College was boring, so, in the 18th century, young British nobles skipped it altogether. They went instead on The Grand Tour, a glitzy sojourn through Europe, the gap year to beat all gap years. On their tour, the juvenile gentleman might pass through Paris, dote on Dusseldorf, or reside in Rome. All that was nice. But they absolutely had to venture to Venice.
Because, Venice! It was the home of art, fashion, culture—and, crucially, other young men on their own Grand Tour.
“The greater part of them keep an inviolable fidelity to the language their nurses taught them,” Lady Mary Wortley Montagu wrote of the bros in her diary. “Their whole business (as far as I can perceive) being to buy new clothes, in which they shine in some coffee-house where they are sure of only meeting one another.”
Travel to Venice and flaunt your Venice-ness, in other words. One way to parade Venice around long after the trip was to buy paintings by Giovanni Antonio Canal, who worked under the name Canaletto. A British agent named Joseph Smith hawked his work to British nobles passing through, and they bought them in the hundreds.
Canaletto’s paintings were more than the I ♥ [City] posters of their day, though. They’re now considered some of the great urban paintings, ever, and they distill our sense of early 18th-century Venice and London.

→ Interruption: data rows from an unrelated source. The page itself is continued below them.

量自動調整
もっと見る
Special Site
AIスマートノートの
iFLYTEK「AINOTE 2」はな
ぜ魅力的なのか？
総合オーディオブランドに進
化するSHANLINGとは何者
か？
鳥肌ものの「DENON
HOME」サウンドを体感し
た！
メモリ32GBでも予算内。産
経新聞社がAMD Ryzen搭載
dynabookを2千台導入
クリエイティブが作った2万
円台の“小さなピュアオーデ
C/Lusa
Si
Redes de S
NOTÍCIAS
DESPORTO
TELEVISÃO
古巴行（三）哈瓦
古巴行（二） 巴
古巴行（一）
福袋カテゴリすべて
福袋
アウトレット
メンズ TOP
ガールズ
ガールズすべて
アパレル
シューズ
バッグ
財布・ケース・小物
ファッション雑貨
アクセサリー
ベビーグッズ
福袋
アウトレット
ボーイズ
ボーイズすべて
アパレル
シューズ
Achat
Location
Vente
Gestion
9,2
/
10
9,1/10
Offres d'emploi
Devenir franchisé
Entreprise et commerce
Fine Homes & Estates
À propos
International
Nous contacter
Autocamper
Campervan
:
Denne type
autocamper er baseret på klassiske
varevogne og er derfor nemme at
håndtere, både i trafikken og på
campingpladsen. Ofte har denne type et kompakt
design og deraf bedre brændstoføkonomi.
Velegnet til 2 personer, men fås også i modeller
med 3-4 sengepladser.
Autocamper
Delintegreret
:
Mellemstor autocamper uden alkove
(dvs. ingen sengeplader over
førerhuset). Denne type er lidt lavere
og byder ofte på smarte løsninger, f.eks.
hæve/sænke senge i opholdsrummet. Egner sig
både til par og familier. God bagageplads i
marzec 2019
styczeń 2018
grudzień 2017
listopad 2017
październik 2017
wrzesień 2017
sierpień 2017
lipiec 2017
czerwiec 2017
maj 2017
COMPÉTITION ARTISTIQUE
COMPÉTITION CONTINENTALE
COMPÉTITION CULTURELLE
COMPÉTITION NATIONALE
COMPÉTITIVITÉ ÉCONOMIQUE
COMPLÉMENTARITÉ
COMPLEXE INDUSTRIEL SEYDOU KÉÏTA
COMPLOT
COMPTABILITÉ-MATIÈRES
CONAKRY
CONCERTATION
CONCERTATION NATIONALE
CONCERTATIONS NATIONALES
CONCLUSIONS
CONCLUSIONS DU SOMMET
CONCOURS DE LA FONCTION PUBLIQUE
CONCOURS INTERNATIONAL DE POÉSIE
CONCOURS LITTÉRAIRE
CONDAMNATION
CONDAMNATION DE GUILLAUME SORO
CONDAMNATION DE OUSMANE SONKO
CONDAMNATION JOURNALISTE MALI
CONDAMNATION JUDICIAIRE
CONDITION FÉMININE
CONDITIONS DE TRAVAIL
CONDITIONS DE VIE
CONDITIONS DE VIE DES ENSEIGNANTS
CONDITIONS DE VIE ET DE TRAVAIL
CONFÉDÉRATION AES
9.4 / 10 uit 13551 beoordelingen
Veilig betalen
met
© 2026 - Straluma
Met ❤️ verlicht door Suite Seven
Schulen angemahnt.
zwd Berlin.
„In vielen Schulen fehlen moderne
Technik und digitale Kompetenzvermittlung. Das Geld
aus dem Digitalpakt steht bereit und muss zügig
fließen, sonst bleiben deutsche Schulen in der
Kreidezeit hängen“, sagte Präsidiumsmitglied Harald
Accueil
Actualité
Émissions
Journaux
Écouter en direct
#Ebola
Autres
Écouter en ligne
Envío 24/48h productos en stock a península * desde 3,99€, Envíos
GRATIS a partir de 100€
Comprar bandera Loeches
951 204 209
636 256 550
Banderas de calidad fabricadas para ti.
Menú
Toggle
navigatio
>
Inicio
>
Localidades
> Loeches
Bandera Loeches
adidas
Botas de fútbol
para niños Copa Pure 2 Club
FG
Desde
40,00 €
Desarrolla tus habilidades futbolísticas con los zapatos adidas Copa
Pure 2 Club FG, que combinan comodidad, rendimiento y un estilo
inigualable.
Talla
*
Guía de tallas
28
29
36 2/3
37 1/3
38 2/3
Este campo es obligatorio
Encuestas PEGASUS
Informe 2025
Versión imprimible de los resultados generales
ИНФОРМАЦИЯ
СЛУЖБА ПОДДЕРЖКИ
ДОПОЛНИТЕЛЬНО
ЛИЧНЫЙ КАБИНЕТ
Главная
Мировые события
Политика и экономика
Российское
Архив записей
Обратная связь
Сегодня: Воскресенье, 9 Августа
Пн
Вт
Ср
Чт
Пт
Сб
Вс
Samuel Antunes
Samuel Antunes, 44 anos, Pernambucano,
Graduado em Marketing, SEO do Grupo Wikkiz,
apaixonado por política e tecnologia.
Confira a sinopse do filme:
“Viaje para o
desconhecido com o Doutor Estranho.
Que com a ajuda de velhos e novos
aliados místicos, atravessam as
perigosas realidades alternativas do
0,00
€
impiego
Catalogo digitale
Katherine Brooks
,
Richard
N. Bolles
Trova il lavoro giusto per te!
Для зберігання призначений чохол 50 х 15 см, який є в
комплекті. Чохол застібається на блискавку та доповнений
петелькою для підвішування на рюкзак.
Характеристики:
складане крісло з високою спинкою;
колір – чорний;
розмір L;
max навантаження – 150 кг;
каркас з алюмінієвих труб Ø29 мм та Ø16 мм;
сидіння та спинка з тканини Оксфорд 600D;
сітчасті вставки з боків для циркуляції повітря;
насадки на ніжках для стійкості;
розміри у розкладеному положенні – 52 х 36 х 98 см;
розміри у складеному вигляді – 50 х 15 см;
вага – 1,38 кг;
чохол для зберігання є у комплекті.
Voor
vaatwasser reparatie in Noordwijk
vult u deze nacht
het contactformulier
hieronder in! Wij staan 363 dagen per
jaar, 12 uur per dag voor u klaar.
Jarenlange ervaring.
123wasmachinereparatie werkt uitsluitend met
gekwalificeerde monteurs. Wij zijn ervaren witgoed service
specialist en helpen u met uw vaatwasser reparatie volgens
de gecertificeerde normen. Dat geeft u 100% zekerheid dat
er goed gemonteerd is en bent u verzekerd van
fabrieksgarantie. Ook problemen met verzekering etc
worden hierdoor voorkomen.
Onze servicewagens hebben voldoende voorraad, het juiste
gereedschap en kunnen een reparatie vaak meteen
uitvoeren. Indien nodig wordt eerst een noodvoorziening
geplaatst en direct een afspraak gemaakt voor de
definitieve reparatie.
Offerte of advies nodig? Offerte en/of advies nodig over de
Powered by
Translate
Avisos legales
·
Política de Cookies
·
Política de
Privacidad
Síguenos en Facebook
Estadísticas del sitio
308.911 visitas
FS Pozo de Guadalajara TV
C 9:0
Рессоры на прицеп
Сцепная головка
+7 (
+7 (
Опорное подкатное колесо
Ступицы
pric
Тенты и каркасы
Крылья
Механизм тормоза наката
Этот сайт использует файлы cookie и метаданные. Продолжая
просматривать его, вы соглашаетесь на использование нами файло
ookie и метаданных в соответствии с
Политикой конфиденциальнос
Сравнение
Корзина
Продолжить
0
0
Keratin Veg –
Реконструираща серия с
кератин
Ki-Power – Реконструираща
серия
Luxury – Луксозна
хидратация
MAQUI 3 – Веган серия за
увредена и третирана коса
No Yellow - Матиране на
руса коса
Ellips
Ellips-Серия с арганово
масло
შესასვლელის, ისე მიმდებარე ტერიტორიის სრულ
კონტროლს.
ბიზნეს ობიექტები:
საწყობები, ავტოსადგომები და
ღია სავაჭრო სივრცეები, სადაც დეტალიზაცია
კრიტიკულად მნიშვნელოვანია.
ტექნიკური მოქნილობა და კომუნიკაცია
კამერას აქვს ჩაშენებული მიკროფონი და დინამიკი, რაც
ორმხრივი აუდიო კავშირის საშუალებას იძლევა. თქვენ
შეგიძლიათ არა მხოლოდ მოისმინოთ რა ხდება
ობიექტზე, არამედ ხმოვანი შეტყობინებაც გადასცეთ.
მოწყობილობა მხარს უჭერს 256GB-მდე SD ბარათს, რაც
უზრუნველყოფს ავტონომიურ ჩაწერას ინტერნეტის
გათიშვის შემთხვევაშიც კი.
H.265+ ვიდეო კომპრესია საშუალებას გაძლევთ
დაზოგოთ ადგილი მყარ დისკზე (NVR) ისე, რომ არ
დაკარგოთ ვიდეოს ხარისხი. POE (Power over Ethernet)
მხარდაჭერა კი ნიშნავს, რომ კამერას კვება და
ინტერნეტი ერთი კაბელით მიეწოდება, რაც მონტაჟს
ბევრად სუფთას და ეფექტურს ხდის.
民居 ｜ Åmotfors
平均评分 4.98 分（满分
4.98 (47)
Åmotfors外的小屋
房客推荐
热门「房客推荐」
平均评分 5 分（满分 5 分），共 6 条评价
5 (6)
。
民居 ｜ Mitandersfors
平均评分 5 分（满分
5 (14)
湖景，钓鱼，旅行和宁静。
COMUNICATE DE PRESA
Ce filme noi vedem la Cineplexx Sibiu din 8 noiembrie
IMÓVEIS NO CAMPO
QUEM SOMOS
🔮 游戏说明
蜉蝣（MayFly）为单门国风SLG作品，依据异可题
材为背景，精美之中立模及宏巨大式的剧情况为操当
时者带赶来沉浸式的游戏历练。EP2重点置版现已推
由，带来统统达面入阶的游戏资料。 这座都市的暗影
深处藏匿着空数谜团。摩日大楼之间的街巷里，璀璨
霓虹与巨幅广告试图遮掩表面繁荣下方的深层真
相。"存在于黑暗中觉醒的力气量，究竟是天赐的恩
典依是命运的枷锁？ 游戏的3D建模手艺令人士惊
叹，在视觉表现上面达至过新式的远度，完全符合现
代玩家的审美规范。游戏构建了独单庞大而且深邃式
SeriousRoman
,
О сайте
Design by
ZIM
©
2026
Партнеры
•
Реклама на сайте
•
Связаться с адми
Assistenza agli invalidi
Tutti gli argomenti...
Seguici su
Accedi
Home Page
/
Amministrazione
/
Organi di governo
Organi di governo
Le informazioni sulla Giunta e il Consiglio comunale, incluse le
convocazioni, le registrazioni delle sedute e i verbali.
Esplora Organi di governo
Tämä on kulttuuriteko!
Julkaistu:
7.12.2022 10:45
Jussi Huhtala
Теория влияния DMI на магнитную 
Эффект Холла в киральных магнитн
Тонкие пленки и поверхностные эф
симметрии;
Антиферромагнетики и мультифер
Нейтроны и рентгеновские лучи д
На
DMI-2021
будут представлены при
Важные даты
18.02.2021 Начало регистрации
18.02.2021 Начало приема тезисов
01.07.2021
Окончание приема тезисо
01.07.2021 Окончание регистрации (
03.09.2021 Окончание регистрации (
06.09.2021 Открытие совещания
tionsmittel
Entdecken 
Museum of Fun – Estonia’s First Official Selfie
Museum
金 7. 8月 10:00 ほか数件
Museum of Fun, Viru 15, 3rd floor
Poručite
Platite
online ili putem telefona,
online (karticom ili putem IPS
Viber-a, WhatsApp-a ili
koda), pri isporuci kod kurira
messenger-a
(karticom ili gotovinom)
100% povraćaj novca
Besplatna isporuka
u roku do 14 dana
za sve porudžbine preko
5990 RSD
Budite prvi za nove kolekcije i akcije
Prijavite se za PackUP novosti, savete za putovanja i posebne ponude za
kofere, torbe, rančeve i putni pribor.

In 2013, we picture cities a little differently, with demography and photography. Cities live in Instagram, in patterns of light from space, in blueprints and visualizations and—most like Canaletto’s civic landscapes—on Google Street View. We can see where we’re going because the Street View car has gone there first, and we can see where the frontier is because the car has demarcated it.
Now, an artist in London has done some creative, comparative history, pairing Canaletto’s Venice and London with contemporary depictions, as glimpsed by the Google van. In two, now apparently removed Imgur galleries, she placed a Canaletto image in the middle of a Google Street View image.
So here’s Return of the Bucintoro to the Molo on Ascension Day, from above, within Google Street View:

And Canaletto’s Grand Canal and the Church of the Salute in its location:

Or, in London, Canaletto’s 1752 Northumberland House :

The artist Shystone (whose work is still available via Google Cache) writes:
On the South end of Trafalgar Square this huge townhouse stood from 1605 right up to 1874 when it was demolished after compulsorily purchase by Government to make way for a new road. There's a Waterstones on the corner now under an old hotel building. Although it was completely demolished, one of the original building's arches still stand, 7 miles away in East London as an entrance to a local community centre.
She juxtaposed other artist’s work, too. Here’s John Atkinson Grimshaw’s 1885 Blackman Street London, across time and light:

The church is St. George The Martyr. Again for any literary fans, this is the Church next to the notorious Marshalsea prison where Dickens' Little Dorrit is born. The only remains of the actual prison are tucked down an alleyway North of the church with a plaque in a small public garden. Today The Shard is the biggest spire you'll see looking North East up Borough Highstreet.